Venezuelan president calls for shakeup at UN
UNITED NATIONS - Venezuelan leader Nicolas Maduro called for a "re-founding" of the United Nations late Wednesday in his first speech before the international organization.
The socialist president took the podium at the General Assembly of world leaders to demand that the U.N. undergo a profound transformation and recognize that the world is now multipolar, defined by new regional alliances.
Co-operation among Latin American countries has Venezuela poised to win a seat on the U.N. Security Council next year. Maduro said that this council in particular needed an immediate overhaul to ensure that it reflects the modern world, in which every region has its own voice and ambitions.

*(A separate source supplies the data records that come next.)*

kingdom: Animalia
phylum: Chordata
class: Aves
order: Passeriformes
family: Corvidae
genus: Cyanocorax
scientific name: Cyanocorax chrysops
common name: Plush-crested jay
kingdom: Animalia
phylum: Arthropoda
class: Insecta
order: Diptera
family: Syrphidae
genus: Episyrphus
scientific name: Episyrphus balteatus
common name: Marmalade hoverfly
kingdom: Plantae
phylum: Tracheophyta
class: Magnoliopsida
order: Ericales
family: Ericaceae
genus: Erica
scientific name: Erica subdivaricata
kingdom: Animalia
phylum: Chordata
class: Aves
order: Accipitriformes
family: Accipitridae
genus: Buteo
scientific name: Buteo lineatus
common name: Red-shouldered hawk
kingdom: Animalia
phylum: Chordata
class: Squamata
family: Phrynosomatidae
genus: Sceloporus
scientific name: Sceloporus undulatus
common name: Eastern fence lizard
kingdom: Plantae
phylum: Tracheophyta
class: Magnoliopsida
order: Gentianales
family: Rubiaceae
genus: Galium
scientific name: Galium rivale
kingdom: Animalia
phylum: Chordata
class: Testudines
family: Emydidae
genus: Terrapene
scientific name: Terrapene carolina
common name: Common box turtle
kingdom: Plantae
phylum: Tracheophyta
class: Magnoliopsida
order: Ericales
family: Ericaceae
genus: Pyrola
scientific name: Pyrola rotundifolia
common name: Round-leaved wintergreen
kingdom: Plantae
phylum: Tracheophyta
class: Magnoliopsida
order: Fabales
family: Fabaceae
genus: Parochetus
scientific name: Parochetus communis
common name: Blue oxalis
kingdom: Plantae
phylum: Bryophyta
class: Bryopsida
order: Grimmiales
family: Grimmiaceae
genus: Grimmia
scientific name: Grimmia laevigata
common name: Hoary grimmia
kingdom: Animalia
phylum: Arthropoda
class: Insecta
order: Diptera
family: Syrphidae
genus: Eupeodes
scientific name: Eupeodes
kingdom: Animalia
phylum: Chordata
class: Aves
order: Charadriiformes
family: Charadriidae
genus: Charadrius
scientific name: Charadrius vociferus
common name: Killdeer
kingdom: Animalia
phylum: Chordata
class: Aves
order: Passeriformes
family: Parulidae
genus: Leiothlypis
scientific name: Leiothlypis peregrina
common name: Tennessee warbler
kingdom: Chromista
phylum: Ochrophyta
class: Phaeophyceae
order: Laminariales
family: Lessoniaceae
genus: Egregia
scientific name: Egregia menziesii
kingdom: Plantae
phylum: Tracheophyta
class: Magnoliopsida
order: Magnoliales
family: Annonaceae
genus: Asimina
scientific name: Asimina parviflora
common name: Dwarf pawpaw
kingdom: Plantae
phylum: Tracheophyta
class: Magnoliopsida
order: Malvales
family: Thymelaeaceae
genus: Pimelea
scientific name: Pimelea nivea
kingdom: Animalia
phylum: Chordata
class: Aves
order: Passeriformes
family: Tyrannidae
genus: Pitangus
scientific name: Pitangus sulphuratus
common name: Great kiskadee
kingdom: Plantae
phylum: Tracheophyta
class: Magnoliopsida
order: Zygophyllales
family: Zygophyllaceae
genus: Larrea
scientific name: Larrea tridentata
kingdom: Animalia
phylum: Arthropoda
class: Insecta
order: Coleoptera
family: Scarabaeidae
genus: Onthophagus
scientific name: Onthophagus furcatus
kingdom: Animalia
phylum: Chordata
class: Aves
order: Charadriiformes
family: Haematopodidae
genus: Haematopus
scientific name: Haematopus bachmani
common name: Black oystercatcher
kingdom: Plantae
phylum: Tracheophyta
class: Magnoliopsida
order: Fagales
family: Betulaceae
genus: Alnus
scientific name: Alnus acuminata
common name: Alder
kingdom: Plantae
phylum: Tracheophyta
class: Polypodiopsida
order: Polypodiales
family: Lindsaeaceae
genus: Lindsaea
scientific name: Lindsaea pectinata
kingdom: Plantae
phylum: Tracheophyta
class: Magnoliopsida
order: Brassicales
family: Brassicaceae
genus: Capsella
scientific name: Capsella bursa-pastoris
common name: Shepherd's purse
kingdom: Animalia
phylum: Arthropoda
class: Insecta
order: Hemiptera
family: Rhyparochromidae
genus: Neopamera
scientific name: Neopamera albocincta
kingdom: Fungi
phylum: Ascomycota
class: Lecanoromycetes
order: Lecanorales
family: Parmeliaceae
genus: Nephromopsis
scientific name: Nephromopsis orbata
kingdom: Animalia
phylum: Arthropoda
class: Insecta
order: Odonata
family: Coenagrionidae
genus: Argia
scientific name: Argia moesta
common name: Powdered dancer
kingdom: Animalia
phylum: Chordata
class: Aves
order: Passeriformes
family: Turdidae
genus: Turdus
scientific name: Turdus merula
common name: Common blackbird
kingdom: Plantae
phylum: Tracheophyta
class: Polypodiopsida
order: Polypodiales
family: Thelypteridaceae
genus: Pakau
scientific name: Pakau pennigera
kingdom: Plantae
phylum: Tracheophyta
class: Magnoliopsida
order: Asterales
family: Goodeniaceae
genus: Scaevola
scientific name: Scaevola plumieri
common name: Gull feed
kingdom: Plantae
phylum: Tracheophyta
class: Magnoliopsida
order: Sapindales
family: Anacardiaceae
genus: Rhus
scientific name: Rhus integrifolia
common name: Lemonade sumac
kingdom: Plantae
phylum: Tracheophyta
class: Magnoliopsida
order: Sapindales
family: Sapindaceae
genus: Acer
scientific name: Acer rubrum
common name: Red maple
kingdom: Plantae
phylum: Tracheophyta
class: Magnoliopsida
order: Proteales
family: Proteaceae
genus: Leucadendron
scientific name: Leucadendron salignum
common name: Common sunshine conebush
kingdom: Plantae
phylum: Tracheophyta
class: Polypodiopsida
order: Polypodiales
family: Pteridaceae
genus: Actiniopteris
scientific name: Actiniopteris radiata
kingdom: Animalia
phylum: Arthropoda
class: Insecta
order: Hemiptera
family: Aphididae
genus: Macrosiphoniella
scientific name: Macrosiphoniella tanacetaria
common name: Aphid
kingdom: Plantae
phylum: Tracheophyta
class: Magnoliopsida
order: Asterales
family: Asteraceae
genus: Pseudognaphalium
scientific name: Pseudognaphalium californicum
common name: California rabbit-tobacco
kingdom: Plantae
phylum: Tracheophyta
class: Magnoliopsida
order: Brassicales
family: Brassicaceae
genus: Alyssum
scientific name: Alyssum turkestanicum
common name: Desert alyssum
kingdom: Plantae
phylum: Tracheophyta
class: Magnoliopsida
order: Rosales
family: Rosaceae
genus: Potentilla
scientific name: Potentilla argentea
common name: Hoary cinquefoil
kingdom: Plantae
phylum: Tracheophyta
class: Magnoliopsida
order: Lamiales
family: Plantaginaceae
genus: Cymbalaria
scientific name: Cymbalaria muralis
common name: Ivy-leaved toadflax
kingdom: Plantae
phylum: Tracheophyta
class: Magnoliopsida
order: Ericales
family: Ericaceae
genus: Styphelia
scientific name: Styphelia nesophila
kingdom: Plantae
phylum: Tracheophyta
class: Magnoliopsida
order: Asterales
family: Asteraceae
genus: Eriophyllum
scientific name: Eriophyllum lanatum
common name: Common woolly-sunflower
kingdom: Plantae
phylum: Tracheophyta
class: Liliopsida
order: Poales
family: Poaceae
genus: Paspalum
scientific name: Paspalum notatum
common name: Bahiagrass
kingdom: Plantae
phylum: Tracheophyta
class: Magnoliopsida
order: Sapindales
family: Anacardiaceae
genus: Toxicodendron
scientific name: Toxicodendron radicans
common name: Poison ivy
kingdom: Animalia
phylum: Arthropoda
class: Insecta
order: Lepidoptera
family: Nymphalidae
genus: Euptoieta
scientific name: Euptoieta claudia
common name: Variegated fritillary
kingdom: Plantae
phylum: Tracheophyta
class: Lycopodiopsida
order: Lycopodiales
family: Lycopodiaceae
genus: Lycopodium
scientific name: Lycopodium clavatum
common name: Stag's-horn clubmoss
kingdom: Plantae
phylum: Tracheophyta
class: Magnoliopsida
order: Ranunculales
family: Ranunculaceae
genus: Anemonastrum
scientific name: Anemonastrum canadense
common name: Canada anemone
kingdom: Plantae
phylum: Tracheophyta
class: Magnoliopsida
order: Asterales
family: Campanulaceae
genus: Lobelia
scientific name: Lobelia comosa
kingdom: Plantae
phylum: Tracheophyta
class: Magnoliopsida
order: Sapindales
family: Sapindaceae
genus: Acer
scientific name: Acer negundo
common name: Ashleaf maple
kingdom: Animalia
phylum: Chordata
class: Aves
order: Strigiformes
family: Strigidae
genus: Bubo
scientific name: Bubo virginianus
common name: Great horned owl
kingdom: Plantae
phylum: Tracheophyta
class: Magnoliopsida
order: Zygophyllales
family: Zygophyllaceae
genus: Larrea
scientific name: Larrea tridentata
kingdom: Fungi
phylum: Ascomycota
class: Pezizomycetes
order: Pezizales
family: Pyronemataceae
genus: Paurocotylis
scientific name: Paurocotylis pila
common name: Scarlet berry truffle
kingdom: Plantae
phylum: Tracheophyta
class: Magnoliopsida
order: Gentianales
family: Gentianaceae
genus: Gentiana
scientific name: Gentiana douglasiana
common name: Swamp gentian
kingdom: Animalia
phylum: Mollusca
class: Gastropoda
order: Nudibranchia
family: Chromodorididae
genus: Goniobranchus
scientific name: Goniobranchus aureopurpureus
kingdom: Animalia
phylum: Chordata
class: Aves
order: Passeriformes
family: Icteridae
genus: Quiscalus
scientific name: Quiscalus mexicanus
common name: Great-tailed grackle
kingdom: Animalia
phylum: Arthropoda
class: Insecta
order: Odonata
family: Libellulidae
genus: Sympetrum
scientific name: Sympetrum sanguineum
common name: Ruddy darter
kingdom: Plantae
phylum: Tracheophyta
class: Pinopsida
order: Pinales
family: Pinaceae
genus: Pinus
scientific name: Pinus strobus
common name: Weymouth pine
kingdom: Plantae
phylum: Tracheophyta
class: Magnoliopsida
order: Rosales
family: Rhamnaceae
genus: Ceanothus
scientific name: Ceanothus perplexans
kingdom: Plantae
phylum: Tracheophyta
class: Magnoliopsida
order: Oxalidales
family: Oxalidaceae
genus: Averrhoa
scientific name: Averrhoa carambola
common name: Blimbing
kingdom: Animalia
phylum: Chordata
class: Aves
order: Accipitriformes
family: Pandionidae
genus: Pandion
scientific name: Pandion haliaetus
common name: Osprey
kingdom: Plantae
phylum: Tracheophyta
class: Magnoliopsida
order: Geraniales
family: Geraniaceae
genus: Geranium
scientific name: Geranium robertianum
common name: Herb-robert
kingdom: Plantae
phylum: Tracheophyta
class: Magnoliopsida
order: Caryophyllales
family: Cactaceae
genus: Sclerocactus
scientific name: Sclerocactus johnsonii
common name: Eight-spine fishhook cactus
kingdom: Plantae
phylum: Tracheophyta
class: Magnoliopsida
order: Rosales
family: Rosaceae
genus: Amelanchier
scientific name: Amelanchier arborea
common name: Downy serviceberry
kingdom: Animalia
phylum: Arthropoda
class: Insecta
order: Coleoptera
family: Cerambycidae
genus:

Speaking with hand gestures and a declamatory style, he praised Syrian President Bashar al-Assad for helping stave off Islamic State militants, and pledged $5 million to the fight against Ebola.
He railed against harassment by the "imperial forces" of the American empire "that have tried again and again to undermine democracy."
But unlike his mentor and predecessor Hugo Chavez, who famously called George W. Bush the devil in a U.N. speech, Maduro stopped short of personal attacks or name-calling.
As with most aspects of Maduro's presidency, the spirit of the more popular Chavez was close at hand during the half hour speech. Maduro made several reverential references to the populist leader. And Chavez's daughter, who Maduro recently named as deputy ambassador to the U.N., made her public debut at the organization as she watched from the empty-looking auditorium.
Maduro concluded his remarks with a prayer for peace. Something that will only be possible, he said, when the sovereignty of each country is respected.